Ray reaches five times in Mudcats' rout

Top Brewers prospect notches second three-hit game of season

Corey Ray spent 57 games at the Class A Advanced level with Brevard County in his professional debut season in 2016. (Andy Grosh/MiLB.com)

By Tyler Maun / MiLB.com | May 16, 2017 11:51 PM ET

"It's always been something that I've struggled with," Corey Ray said Tuesday night, "controlling the zone and walking."

Milwaukee's No. 2 prospect could've fooled the Carolina League in recent days.

Ray doubled, singled twice and added two walks on one of his best offensive days of the season as Class A Advanced Carolina started with a nine-run first inning on the way to an 11-2 rout of Down East.

Video: Carolina's Ray extends lead with a two-run double

"I'm trying to slow the game down as best as possible and control the zone," MLB.com's No. 25 overall prospect said. "As a leadoff hitter here, you're facing better pitching, and you're not going to get the hits that you used to get. You've got to take the walks when they give them to you. I've just been trying to control the zone and hit the pitches I can hit. If you don't throw it over the plate, I don't mind taking a walk."

But the Louisville product actually singled to right field to kick off the first frame, scoring four batters later on a bases-loaded walk by Milwaukee's No. 7 prospect Lucas Erceg. With two outs, Ray laced a two-RBI double to right and later scored on a three-run double by fifth-ranked prospect Isan Diaz.

"We put together some great at-bats," Ray said of the outburst against Down East's Jeffrey Springs, who lasted two-thirds of an inning. "The starting pitcher wasn't really around the zone, and we just kind of took what he gave us. Walks tend to lead to hits and momentum, and it just rolled from there."


Gameday box score


In total, the Mudcats sent 13 batters to the plate and paraded around the basepaths on five hits, four walks and one hit batsman. It was quite a change for a Carolina team that was blanked on just two hits by Down East's Pedro Payano and relievers Jacob Shortslef and Brady Feigl on Monday.

"We're a better offense than that," Ray said. "We shouldn't get two-hit or shut out, whatever it was. We took that to heart. We wanted to come out with fire. Everybody stayed focused, and we had energy. I think the thing with us is we don't score our runs until later in the game. We want to change that a little bit. We want to jump on people early and keep our foot on their throats."

Carolina cruised after the first. Ray walked to lead off the third and fifth and reached on an infield single to short in the seventh for his second three-hit game of the season and first since April 28 at Frederick.

"I'm just getting into a routine and finding a swing and a rhythm that works for me and plays in the game," he said. "I think sometimes we take BP every day, and with all the swings that we take, we don't take them as seriously. Every time I have the bat in my hands and I'm in the cage or at the plate, just swing with intent. Get something out of every single swing I take."

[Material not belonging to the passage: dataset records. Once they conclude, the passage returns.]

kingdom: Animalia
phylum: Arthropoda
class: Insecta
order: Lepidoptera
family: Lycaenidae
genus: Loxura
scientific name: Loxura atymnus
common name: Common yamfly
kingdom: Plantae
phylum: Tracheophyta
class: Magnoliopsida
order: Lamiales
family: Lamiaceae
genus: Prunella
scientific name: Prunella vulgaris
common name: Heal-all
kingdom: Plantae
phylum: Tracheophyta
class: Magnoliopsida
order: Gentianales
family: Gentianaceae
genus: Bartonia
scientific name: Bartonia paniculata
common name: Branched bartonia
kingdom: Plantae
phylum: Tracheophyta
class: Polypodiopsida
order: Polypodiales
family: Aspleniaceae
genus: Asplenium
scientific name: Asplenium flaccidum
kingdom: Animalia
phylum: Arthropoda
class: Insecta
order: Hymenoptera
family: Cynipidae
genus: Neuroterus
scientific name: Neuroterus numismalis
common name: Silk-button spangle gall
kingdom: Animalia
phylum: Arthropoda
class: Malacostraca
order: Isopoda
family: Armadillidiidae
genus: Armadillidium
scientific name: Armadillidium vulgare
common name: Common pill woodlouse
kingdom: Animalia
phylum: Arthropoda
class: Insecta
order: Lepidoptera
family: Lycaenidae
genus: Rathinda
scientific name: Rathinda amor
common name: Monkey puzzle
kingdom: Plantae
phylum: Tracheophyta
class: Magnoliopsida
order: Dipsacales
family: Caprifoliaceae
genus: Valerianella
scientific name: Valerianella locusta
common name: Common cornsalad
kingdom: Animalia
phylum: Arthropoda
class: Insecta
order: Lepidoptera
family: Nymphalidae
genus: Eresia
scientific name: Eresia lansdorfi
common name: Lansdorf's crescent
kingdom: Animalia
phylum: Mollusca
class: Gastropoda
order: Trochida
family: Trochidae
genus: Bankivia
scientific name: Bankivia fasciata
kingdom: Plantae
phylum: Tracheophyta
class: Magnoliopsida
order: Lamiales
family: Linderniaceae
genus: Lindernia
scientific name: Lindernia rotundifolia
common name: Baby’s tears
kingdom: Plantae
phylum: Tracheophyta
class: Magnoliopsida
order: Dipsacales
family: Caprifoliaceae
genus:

The Mudcats cashed in 11 runs on 11 hits, going 3-for-10 with runners in scoring position. Diaz led the way with three RBIs.

MiLB include

"I get on base, and good things happen because those guys can hit," Ray said. "I'm a stolen-base threat, so I think I can buy those guys a little bit more in fastballs. it's very fun, and I take it seriously being the head of this lineup, starting up and getting on base as much as I can so that these guys can hit me in."

Despite a lengthy wait in the dugout in the bottom of the first, Milwaukee's No. 20 prospect Corbin Burnes turned in his longest start of the season for Carolina. The right-hander scattered seven hits over seven innings, allowing two runs -- one earned-- with five strikeouts and one walk. Burnes' start to the year has been so good that while the win improved his record to 4-0, it actually increased his ERA to 1.15 through eight outings.

"He's been locked in the whole season," Ray said. "We were talking about how we never really give him runs. Every time he pitches, it's always 1-0, 2-1. The game's always close and low-scoring when he pitches. We finally erupted. He's an animal. He's a workhorse. He goes on the mound, he throws strikes, he pounds the zone and he gets outs."